A refrigerator (colloquially fridge) consists of a thermally insulated compartment and a heat pump (mechanical, electronic or chemical) that transfers heat from the inside of the fridge to its external environment so that the inside of the fridge is cooled to a temperature below the room temperature. Refrigeration is an essential food storage technique in developed countries. The lower temperature lowers the reproduction rate of bacteria, so the refrigerator reduces the rate of spoilage.
The first cooling systems for food involved ice. Artificial refrigeration began in the mid-1750s, and developed in the early 1800s. In 1834, the first working vapor-compression refrigeration system was built. The first commercial ice-making machine was invented in 1854. In 1913, refrigerators for home use were invented. In 1923 Frigidaire introduced the first self-contained unit. The introduction of Freon in the 1920s expanded the refrigerator market during the 1930s.

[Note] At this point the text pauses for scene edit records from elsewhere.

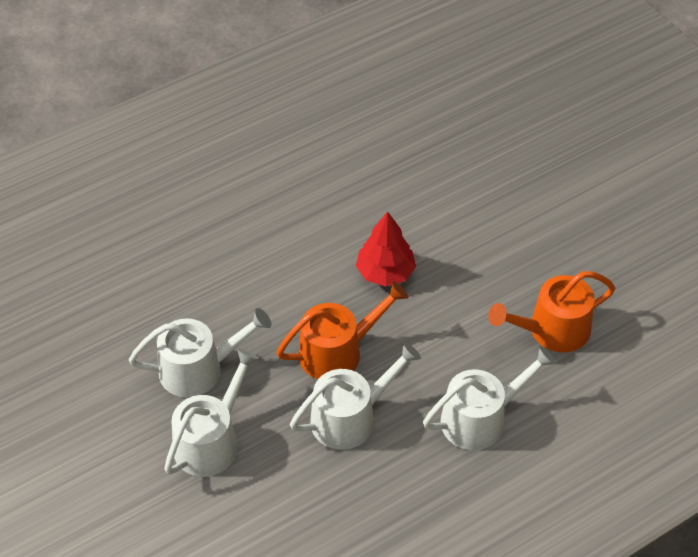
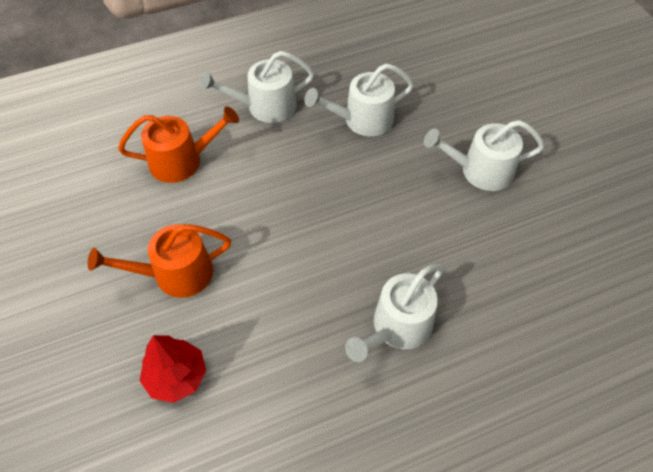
camera: 170 degrees left, 5 degrees up
(211, 441) = (470, 118): white watering can -> white watering can (397, 327)
(337, 352) = (363, 168): orange watering can -> orange watering can (175, 274)
(385, 272) = (307, 232): red tree -> red tree (176, 377)

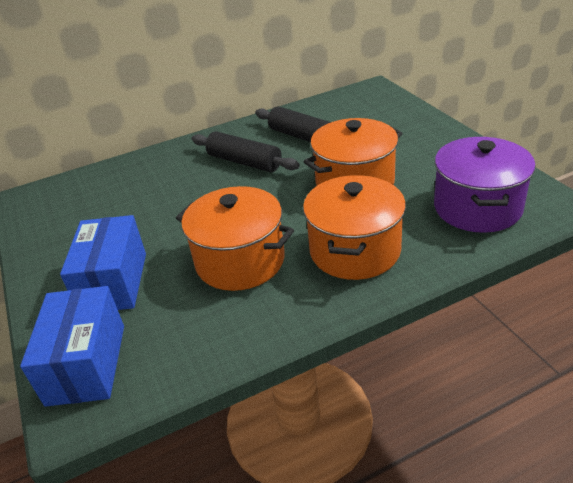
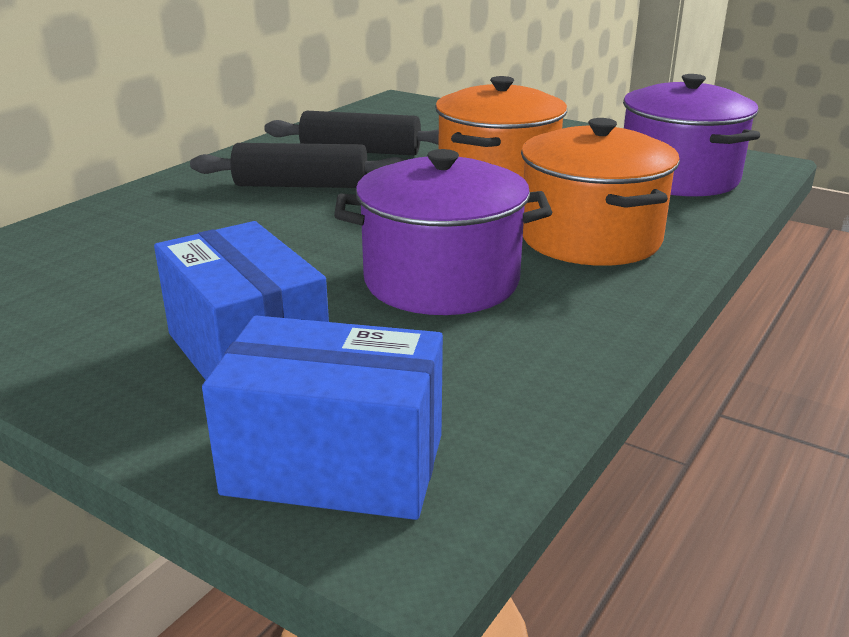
camera: 35 degrees left, 10 degrees down
(87, 364) = (335, 464): blue box -> blue box turned 45 degrees counterclockwise
(240, 261) = (441, 281): orange pot -> purple pot

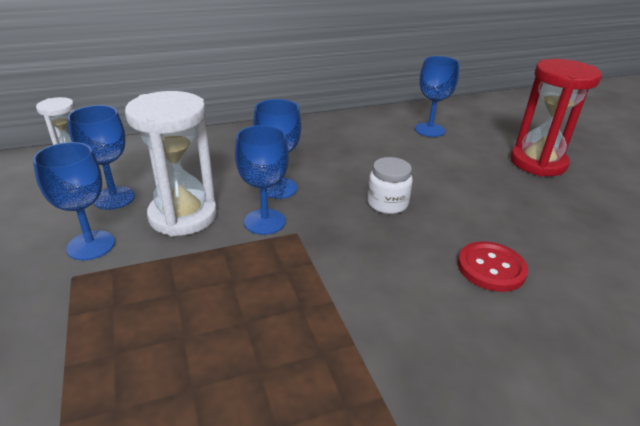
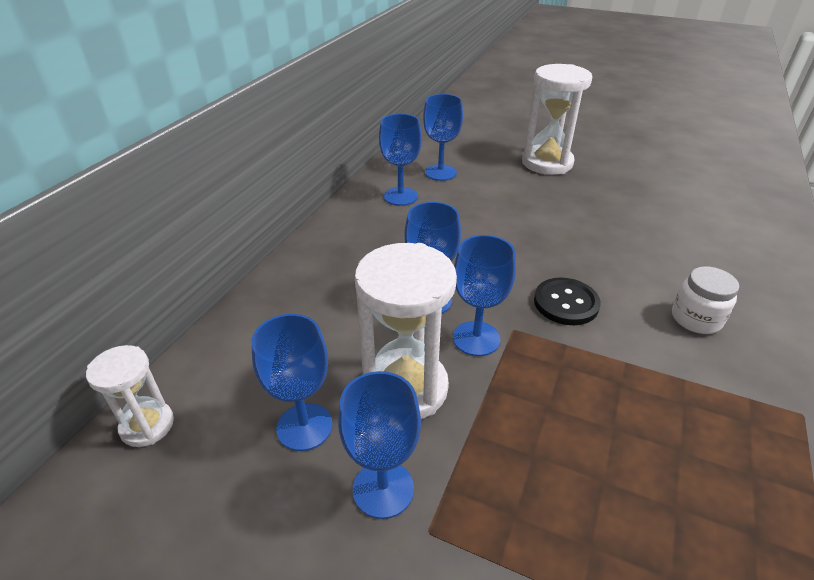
camera: 45 degrees left, 5 degrees up
(362, 244) = (566, 303): none -> black button
(372, 130) = (400, 196): none -> blue goblet
(387, 203) = (523, 258): white jar -> white jar (696, 319)
(491, 268) = (650, 263): red button -> none
(538, 163) = (547, 163): red hourglass -> white hourglass

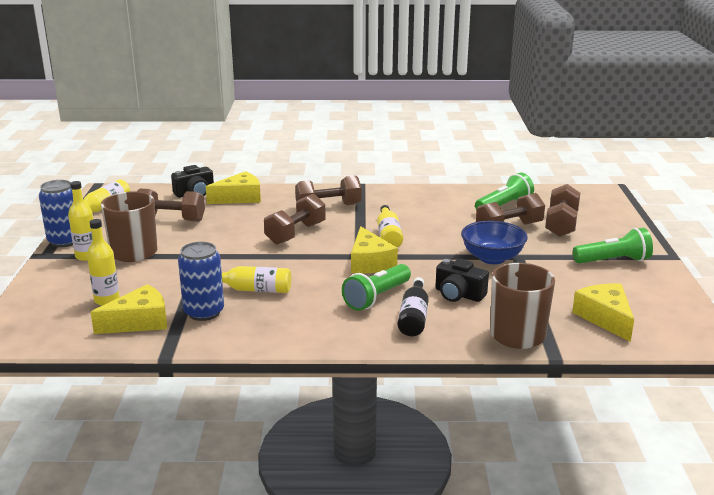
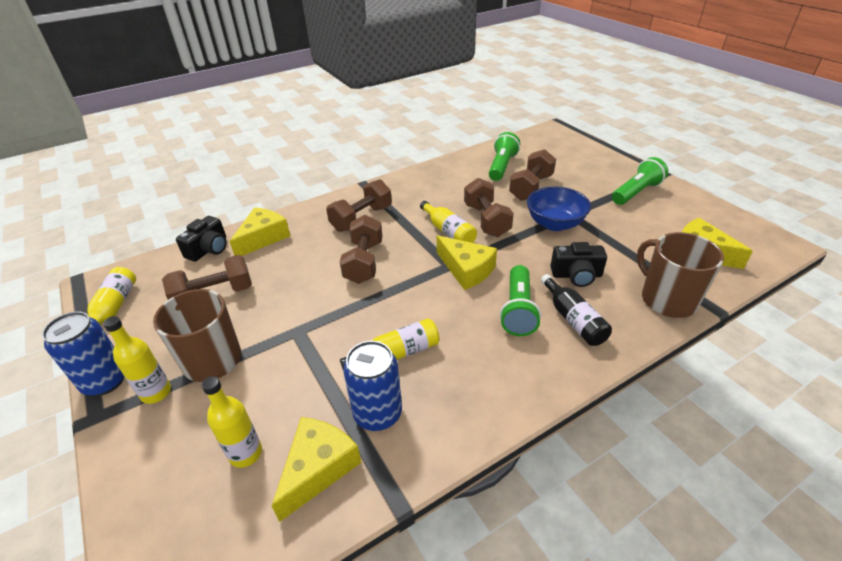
camera: 30 degrees left, 15 degrees up
(561, 224) = (562, 170): brown dumbbell -> brown dumbbell (486, 220)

Freezer units are used in households and in industry and commerce. Commercial refrigerator and freezer units were in use for almost 40 years prior to the common home models. The freezer-on-top-and-refrigerator-on-bottom style had been the basic style since the 1940s, until modern refrigerators broke the trend. A vapor compression cycle is used in most household refrigerators, refrigerator–freezers and freezers.
Domestic refrigerators and freezers for food storage are made in a range of sizes. Among the smallest are Peltier-type refrigerators designed to chill beverages. A large domestic refrigerator stands as tall as a person and may be about 1 m wide with a capacity of 600 L. Refrigerators and freezers may be free-standing, or built into a kitchen.